§ **WORK TO COMPLETE**:
a) In the refrigerator and nursing home story, what was the writer's first "real" job at age 19?
b) From the refrigerator and nursing home story, retype the stretch from "The cheese drawer" through "pink ginger ale." word for word.
───── PASSAGE FOR REVIEW ─────
The cheese drawer is the very bottom of my french door refrigerator and, thus, the last to be inserted. But it would not close all the way, even after some "encouraging" shoving. With a throbbing toe, I yanked out said deviant drawer to see what the cause was. You guessed correctly: the second can of pink ginger ale.
Immediately I was transported back to one of my most educational life experiences. As a 19 year old, my first "real" job was working as an aid in a nursing home. Back in the stone age of my youth, one did not have to jump through hoops to be certified for this or that. We didn't do anything that needed special training for the most part. It just required hard work, a strong back and .... stupidity or lack of fear---I'm not sure which one but I was special..... I possessed BOTH. The youngest of five, I had never seen a dirty diaper, let alone changed one. I had never babysat....and never wanted to! To say that this job helped me grow up is a huge understatement.
I had a patient named Cleduth (not her real name, which has been changed to protect her privacy). The dear woman was large: probably 5'10" and weighed approximately 170-180lbs. She occupied space....I don't think she blinked and never responded to any verbal interaction or physical touch. Her body was going strong but there was no way to communicate. On this infamous day, I had just started my 3-11 shift and was checking patients for immediate needs. Cleduth's room was about the half-way point on my hall and so far, everyone was good. So far.
───── PROVIDED MATERIAL ─────
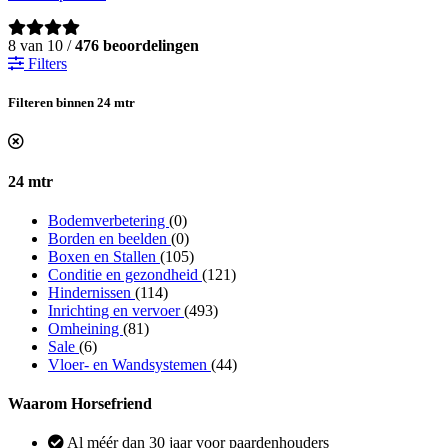
8 van 10 /
476 beoordelingen
Filters
Filteren binnen 24 mtr
24 mtr
Bodemverbetering
(0)
Borden en beelden
(0)
Boxen en Stallen
(105)
Conditie en gezondheid
(121)
Hindernissen
(114)
Inrichting en vervoer
(493)
Omheining
(81)
Sale
(6)
Vloer- en Wandsystemen
(44)
Waarom Horsefriend
Al méér dan 30 jaar voor paardenhouders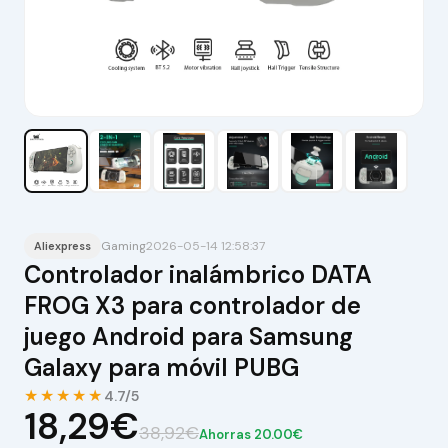
Gaming
2026-05-14 12:58:37
Aliexpress
Controlador inalámbrico DATA
FROG X3 para controlador de
juego Android para Samsung
Galaxy para móvil PUBG
★★★★★
4.7/5
18,29€
38,92€
Ahorras 20.00€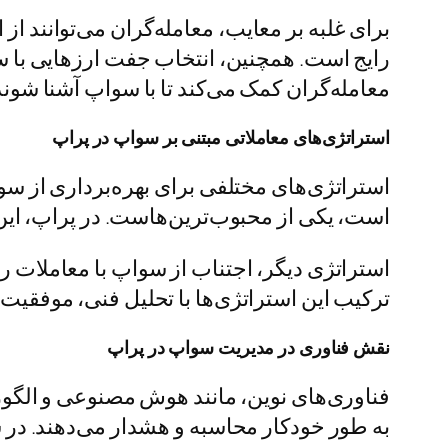
برای غلبه بر معایب، معامله‌گران می‌توانند 
رایج است. همچنین، انتخاب جفت ارزهایی با سو
معامله‌گران کمک می‌کند تا با سواپ آشنا شوند
استراتژی
های معاملاتی مبتنی بر سواپ در پراپ
استراتژی‌های مختلفی برای بهره‌برداری از سواپ
است، یکی از محبوب‌ترین‌هاست. در پراپ، این اس
استراتژی دیگر، اجتناب از سواپ با معاملات رو
ترکیب این استراتژی‌ها با تحلیل فنی، موفقیت 
نقش فناوری در مدیریت سواپ در پراپ
فناوری‌های نوین، مانند هوش مصنوعی و الگور
به طور خودکار محاسبه و هشدار می‌دهند. در شر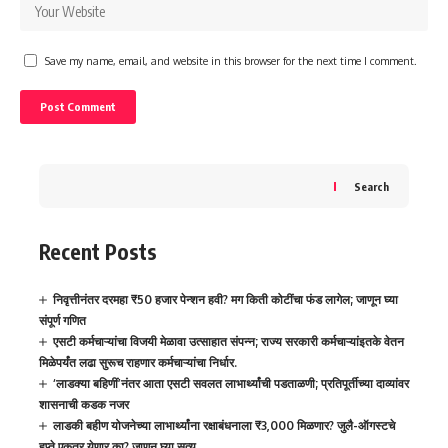
Save my name, email, and website in this browser for the next time I comment.
Search
Recent Posts
निवृत्तीनंतर दरमहा ₹50 हजार पेन्शन हवी? मग किती कोटींचा फंड लागेल; जाणून घ्या
संपूर्ण गणित
एसटी कर्मचाऱ्यांचा विजयी मेळावा उत्साहात संपन्न; राज्य सरकारी कर्मचाऱ्यांइतके वेतन
मिळेपर्यंत लढा सुरूच राहणार कर्मचाऱ्यांचा निर्धार.
‘लाडक्या बहिणीं’नंतर आता एसटी सवलत लाभार्थ्यांची पडताळणी; प्रतिपूर्तीच्या दाव्यांवर
शासनाची कडक नजर
लाडकी बहीण योजनेच्या लाभार्थ्यांना रक्षाबंधनाला ₹3,000 मिळणार? जुलै-ऑगस्टचे
हप्ते एकत्र येणार का? जाणून घ्या सत्य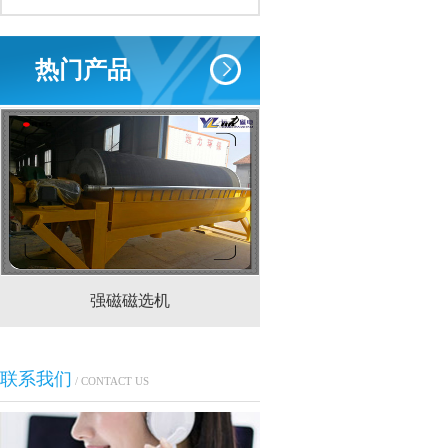
热门产品
强磁磁选机
CTS(N.B)永磁筒式
联系我们
/ CONTACT US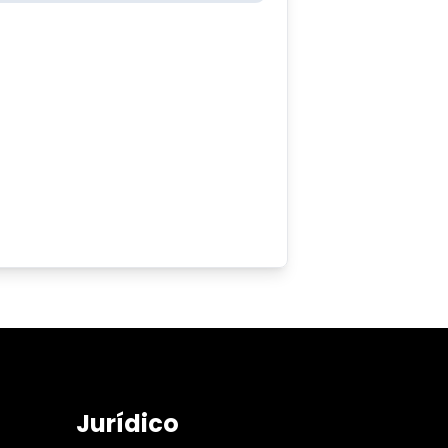
Jurídico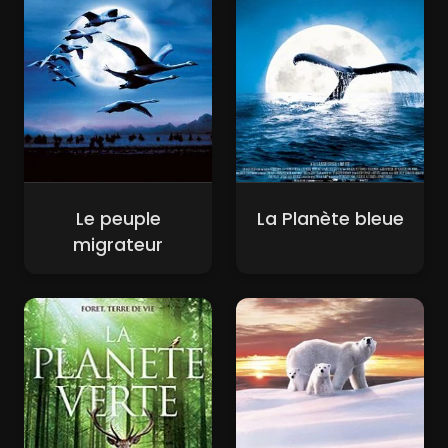
Le peuple
La Planète bleue
migrateur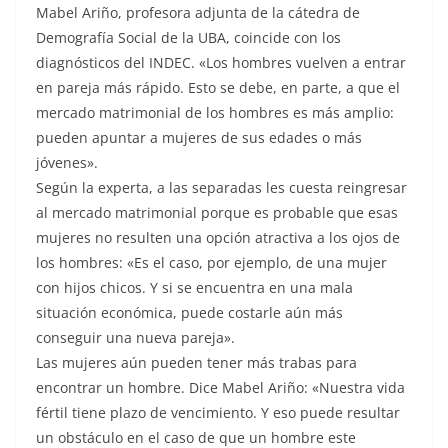
Mabel Ariño, profesora adjunta de la cátedra de
Demografía Social de la UBA, coincide con los
diagnósticos del INDEC. «Los hombres vuelven a entrar
en pareja más rápido. Esto se debe, en parte, a que el
mercado matrimonial de los hombres es más amplio:
pueden apuntar a mujeres de sus edades o más
jóvenes».
Según la experta, a las separadas les cuesta reingresar
al mercado matrimonial porque es probable que esas
mujeres no resulten una opción atractiva a los ojos de
los hombres: «Es el caso, por ejemplo, de una mujer
con hijos chicos. Y si se encuentra en una mala
situación económica, puede costarle aún más
conseguir una nueva pareja».
Las mujeres aún pueden tener más trabas para
encontrar un hombre. Dice Mabel Ariño: «Nuestra vida
fértil tiene plazo de vencimiento. Y eso puede resultar
un obstáculo en el caso de que un hombre este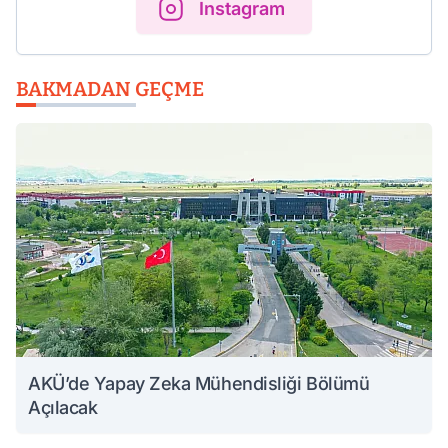
Instagram
BAKMADAN GEÇME
AKÜ’de Yapay Zeka Mühendisliği Bölümü
Açılacak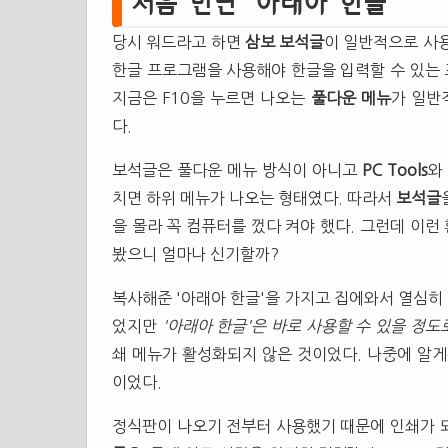
처음 만난 '아래아 한글'
당시 워드라고 하면
삼보
보석글
이 일반적으로 사용
한글 프로그램을 사용해야 한글을 입력할 수 있는
지금은 F10을 누르면 나오는
풀다운 메뉴
가 일반
다.
보석글은 풀다운 메뉴 방식이 아니고
PC Tools
와
치면 하위 메뉴가 나오는 형태였다. 따라서
보석글
을 몰라 꼭 컴퓨터를 껐다 켜야 했다. 그런데 이
봤으니 얼마나 신기할까?
복사해준 '아래아 한글'을 가지고 집에와서 열심히
었지만
'아래아 한글'은 바로 사용할 수 있을 정도
쇄 메뉴가 활성화되지 않은 것이었다. 나중에 알게된
이었다.
정식판이 나오기 전부터 사용했기 때문에 인쇄가 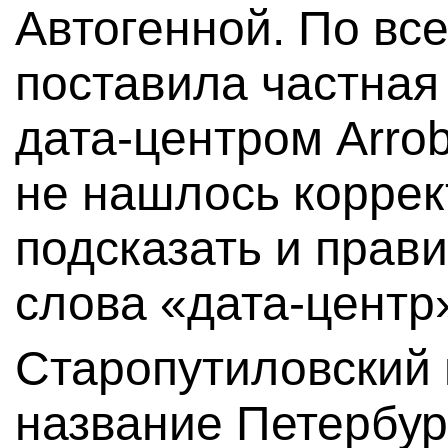
Автогенной. По все
поставила частна
дата-центром Arrob
не нашлось коррек
подсказать и прав
слова «дата-центр»
Старопутиловский
название Петербур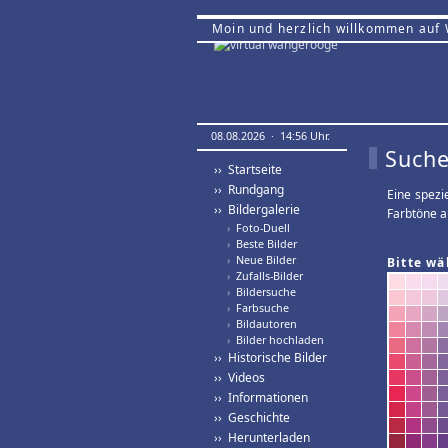
Moin und herzlich willkommen auf
08.08.2026 · 14:56 Uhr.
Suche
›› Startseite
›› Rundgang
Eine spezi
›› Bildergalerie
Farbtöne a
›
Foto-Duell
›
Beste Bilder
›
Neue Bilder
Bitte wä
›
Zufalls-Bilder
›
Bildersuche
›
Farbsuche
›
Bildautoren
›
Bilder hochladen
›› Historische Bilder
›› Videos
›› Informationen
›› Geschichte
›› Herunterladen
─────
§ **ANSWERS TO THE PROBLEMS**:
a) Working as an aid in a nursing home.

b)
The cheese drawer is the very bottom of my french door refrigerator and, thus, the last to be inserted. But it would not close all the way, even after some "encouraging" shoving. With a throbbing toe, I yanked out said deviant drawer to see what the cause was. You guessed correctly: the second can of pink ginger ale.